PORTLAND — When he graduated from high school in Bangor in 1952, Gerald Talbot said Tuesday, “I didn’t know what I was going to do.”
He never imagined he would one day serve as the state’s first African American legislator or that his papers would form the nucleus of an African American Collection at the University of Southern Maine.
With a big smile and his wife at his side, Talbot watched Tuesday as university officials announced the creation of a new Talbot Fellowship and named its first recipient, Lance Gibbs, a sociology professor at USM.
One of his daughters, state Rep. Rachel Talbot Ross, a Portland Democrat, said her father, a history buff, filled their home with books and materials related to the African American experience.
Along the way, he faced down the Ku Klux Klan, co-authored a history of black Mainers, proposed the first gay rights measure in Maine and became a leader in the Civil Rights Movement.
Gibbs said he plans to use his fellowship to get Talbot’s collection digitized so that online researchers can use it from anywhere in the world. He also wants to insert more of the material into classroom curriculums and to collaborate with scholars in exploring what more can be done with Talbot’s papers.
The collection includes everything from snapshots of black Mainers to the shackles used on enslaved blacks to an elaborate 1925 charter from the Androscoggin County KKK that includes the names of many of the racist group’s leaders at the time.
Glenn Cummings, president of USM, called Talbot “an amazing man” and hailed his 60-year career as a civil rights leader that included attendance at the March on Washington in 1963 when Martin Luther King Jr. delivered his famous “I Have a Dream” speech.
He said the idea behind the new fellowship awarded to Gibbs is to have someone “take all of these documents and make them come alive.”
Gibbs said the charter, purchased three decades ago by Talbot in an auction of items found in abandoned safe-deposit boxes, is “a very popular artifact” among students who are surprised to learn that Maine’s KKK chapter in the 1920s was one of the biggest in America. It filled halls in Auburn in its heyday and burned at least a few crosses in Lewiston before drifting back into obscurity.

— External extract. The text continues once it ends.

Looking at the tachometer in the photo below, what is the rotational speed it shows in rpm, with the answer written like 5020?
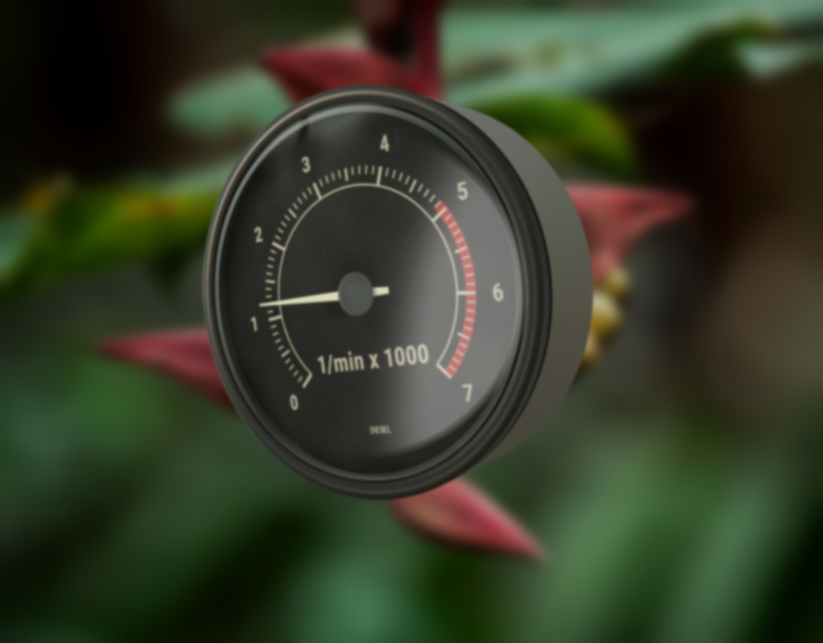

Gibbs called the charter “a very educational” tool for students to learn about how the anti-Catholic rhetoric of those days mirrors some of the language used against African Americans later. It’s eye-opening for students, Gibbs said.
Talbot, 87, said he had a couple of run-ins with the KKK in Maine during his years traveling the state to promote civil rights.
One time, he said, five guys showed up while he was watering in his yard.
“What the hell are you doing here?” Talbot said he asked one before, without even thinking about it, he reached out and yanked off the white hood that one wore over his head.
He said he only remembers that the guy had a red beard and that the group complained he shouldn’t have pulled off the covering.
Another time, Talbot said, he was in Bethel and a group of KKK supporters lined the back of a hall where he spoke.
When he left the place, Talbot said, a big fellow from the KKK roared up to him on a motorcycle and “gave me a lot of lip.”
Talbot said he stood his ground.
“Listen, let me tell you something,” Talbot recalled saying to the man. “If you’ve got anything to say to me, you come to my house” and he’d be happy to talk. He gave the fellow his address in Portland, but that was the last he saw of the guy.
He said his wife, Anita, wasn’t thrilled about him mentioning the address.
Talbot donated his papers and artifacts to the college in 1995, one of several prominent collections at USM that also includes the Osher Map Library in the Glickman Family Library on the college’s Portland campus and the Franco American Collection in Lewiston.
Gibbs said it is “a bit overwhelming” to be named the first Talbot Fellow. He called it both humbling and touching.
He said he told Talbot about his plans for the three-year position.
“He just smiled with me,” Gibbs said.
Ross said it means a lot to the family, who were always surrounded by the documents and books that Talbot relied on to capture the stories of the African American people whose lives are still too often hidden.
She said her father “was curious about it all” and could be found piling some of it into a Volkswagen van back in the day to travel around the state speaking and exhibiting about the long but usually ignored history of African Americans in Maine.
Talbot is an eighth-generation Mainer so family stories helped lay the foundation for his life’s work as “a proud black man” who drew strength from his roots, Ross said.
Ross pointed out that the Glickman Library was created in 1997 in a building that once housed a supply company — a place where her father once worked as a janitor.
“My father cleaned the first two floors of this building,” she said. “I remember dusting downstairs while he mopped the floors.”
For “a black child from Carroll Street in Bangor,” Ross said, her father came a long way, his life evidence that every child can contribute mightily and become “part of a living history” whose impact will shape the future in part because of the collection he left behind.
Cummings, a former Maine House speaker, told Talbot, “Thank you for all the work you’ve done to make Maine a better place.”